Building The Tower of Babel With Waste Paper Bricks



A team of students from ETH Zurich has developed an unconventional building material: “bricks” made of pressed paper, which they used to build a temporary wall on the Hönggerberg. A film documenting the path from the idea to its realisation will help decide whether their project wins the international competition “Tower of Babylon”.

Students building their “Tower of Babylon” – a symbol of sustainability and the conservation of the supposed waste materials’ value.

Photo: Aurel Martin

Anyone who happened to walk past the architecture building on the Hönggerberg the weekend of 11/12 June may have been surprised to see twelve students building a spiral-shaped wall.

Do they teach brick-laying on an architecture degree these days? No, the creation was actually the makings of an ETH-Zurich entry in the international student competition “Tower of Babylon” (see box).

"Building The Tower of Babylon" Project, ETH Zurich from pascalon Vimeo.

Twelve students from ETH Zurich, including architects, environmental scientists and civil engineers, competed against four teams from India, the USA, China and Singapore with their piece. The aim of the game: to design and implement a structure using local materials within a semester that addresses sustainability in a global context and at the same time creates a symbol for the country, region and local university campus.

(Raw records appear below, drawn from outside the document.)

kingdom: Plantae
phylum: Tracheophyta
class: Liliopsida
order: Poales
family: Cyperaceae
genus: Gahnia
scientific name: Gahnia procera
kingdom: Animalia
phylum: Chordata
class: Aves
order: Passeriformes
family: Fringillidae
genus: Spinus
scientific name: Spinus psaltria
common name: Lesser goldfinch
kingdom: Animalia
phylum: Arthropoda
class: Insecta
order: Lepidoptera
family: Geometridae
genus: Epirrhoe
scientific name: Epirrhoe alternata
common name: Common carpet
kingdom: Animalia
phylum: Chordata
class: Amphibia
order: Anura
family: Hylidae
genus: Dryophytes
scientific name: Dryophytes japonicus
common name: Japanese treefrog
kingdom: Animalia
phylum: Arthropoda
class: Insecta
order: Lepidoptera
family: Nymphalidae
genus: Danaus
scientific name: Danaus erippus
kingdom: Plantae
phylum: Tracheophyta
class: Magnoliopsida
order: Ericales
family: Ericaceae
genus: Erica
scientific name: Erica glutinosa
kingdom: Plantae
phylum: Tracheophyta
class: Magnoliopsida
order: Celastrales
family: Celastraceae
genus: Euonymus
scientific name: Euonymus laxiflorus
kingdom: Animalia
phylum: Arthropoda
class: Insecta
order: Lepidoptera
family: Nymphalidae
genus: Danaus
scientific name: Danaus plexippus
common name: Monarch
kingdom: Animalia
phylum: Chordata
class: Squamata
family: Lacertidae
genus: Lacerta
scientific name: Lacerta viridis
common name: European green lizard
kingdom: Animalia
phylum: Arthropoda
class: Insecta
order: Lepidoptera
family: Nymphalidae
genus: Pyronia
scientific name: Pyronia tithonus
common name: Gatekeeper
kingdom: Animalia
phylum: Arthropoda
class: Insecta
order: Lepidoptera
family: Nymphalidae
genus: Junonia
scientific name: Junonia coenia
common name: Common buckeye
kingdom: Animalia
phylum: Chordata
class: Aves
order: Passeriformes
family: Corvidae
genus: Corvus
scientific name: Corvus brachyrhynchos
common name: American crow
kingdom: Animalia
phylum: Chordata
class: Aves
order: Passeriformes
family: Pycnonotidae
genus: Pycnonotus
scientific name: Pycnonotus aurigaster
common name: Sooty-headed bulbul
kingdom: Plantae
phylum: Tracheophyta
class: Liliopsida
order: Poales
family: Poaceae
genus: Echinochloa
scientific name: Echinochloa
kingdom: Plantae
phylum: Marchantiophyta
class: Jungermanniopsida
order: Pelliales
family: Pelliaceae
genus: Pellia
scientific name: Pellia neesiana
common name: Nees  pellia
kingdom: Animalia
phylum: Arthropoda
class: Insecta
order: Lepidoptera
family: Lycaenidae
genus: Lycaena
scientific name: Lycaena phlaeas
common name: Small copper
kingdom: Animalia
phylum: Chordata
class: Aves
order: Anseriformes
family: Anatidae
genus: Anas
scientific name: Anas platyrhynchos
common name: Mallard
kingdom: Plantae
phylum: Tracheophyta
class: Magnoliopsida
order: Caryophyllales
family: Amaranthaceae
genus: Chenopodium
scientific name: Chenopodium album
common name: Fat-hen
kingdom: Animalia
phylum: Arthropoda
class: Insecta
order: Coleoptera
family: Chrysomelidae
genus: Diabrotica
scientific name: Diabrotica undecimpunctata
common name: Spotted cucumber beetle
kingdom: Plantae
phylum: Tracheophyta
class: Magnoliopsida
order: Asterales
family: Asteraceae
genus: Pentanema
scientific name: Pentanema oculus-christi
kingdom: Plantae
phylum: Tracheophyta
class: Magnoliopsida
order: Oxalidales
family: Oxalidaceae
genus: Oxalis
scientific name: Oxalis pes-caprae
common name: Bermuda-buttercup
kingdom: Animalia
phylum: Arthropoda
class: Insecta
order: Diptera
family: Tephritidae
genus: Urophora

Campus’s waste paper as raw material
The teams each had a maximum of four months and a total of 1,000 US dollars for materials for the project. Between April and the beginning of June, the team from ETH Zurich hashed out an idea and design for their “Tower of Babel” in hours of meetings (see ETH Life from 5.5.11). Eventually, they all settled on the idea of using the waste paper that accumulates at ETH Zurich every day for their tower.

“We wanted to find ways to preserve the value of the waste for as long as possible through a series of transformations,” says Pascal Hendrickx, the spokesman for the student team. He and his colleagues collected 720 kilograms of waste paper and cardboard at the departments of chemistry and architecture in the space of a few days. According to the Department of Health, Safety, Security and Environment, that’s roughly the amount of waste paper produced in half a day throughout ETH Zurich.

Stamping with home-made hand press
The students then fashioned an unconventional building material out of the paper by hand: brick-shaped blocks made of waste paper. The team chopped up the waste paper they had collected with a large shredder, then mixed the paper and cardboard snippets with water in a large drum to form a pulp.

Paper Brick Production, ETH Zurich from pascal on Vimeo.

In a press they had made themselves out of slabs of concrete formwork, the pulp was pressed into “bricks” portion by portion: 450 in all, which were then dried for two or three days (the students did not have any more time than that since the rules of the competition stated that the building materials had to be produced and the structure built and dismantled all in the same week). Using the still-damp paper blocks, the team built their “Tower of Babylon” the Sunday before last – a spiral-shaped wall measuring three metres in height and 6.6 metres in length.

The finished product is neither a tower nor does it boast an unusual shape or any creative ambitions. “For us, it wasn’t so much about the structure’s design as creating a building material by hand out of waste,” explains Hendrickx. The wall might seem modest, but the team calculated that a wall eighty metres high and 180 metres long could be built with the amount of waste paper ETH Zurich produces each year – and with that of the City of Zurich, even one measuring 500 by 1,140 metres.

Preservation of value over and above wall
The paper wall is already history; it only stayed up for a day. According to the rules of the competition, the structures also had to be torn down the same week it was built. For Hendrickx and co., however, the paper bricks are to retain their value for a little while longer: they want to reuse them to make furniture. And if that doesn’t work, they will be put to good use as briquettes for heating purposes. The last few days have been all about documenting the project with a film, photographs and a detailed description of the idea and its realisation.

Based on this, an international jury of artists, architects and scientists will now select the most convincing structure in terms of creativity, quality, relevance to the theme “limits – large problems of our society” and presentation (among other things). The initial images from the other four teams showed some designs that, on the face of it, looked more spectacular than the paper wall, says Hendrickx. Nonetheless, he is confident that the philosophy behind his team’s project will impress the judges.

The team documented the whole production and construction process for “Tower of Babylon” on a video.